▶ **What is needed**:
The count of lines below that include the string "SELECT" is the whole answer.

Records from a collection
# # # # # # #

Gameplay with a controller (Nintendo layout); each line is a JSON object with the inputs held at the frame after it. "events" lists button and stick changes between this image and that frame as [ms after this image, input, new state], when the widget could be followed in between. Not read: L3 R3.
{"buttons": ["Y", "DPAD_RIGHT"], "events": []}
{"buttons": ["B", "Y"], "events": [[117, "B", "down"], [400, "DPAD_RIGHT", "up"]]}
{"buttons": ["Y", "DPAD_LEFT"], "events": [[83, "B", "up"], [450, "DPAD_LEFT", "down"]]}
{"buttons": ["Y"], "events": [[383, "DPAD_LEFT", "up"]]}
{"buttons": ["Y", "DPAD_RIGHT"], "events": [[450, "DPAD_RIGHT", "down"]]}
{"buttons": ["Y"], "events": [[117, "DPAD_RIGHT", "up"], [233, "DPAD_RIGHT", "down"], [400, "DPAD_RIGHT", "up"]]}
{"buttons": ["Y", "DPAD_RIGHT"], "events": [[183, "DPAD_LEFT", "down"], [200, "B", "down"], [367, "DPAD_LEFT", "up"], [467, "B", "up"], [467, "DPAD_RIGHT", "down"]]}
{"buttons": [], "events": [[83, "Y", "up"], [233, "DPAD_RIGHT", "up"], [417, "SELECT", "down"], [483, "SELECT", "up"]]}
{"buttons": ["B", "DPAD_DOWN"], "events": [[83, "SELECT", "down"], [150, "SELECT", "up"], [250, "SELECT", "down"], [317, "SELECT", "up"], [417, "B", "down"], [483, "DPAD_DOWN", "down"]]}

# # # # # # #

▶ **Task solution**:
2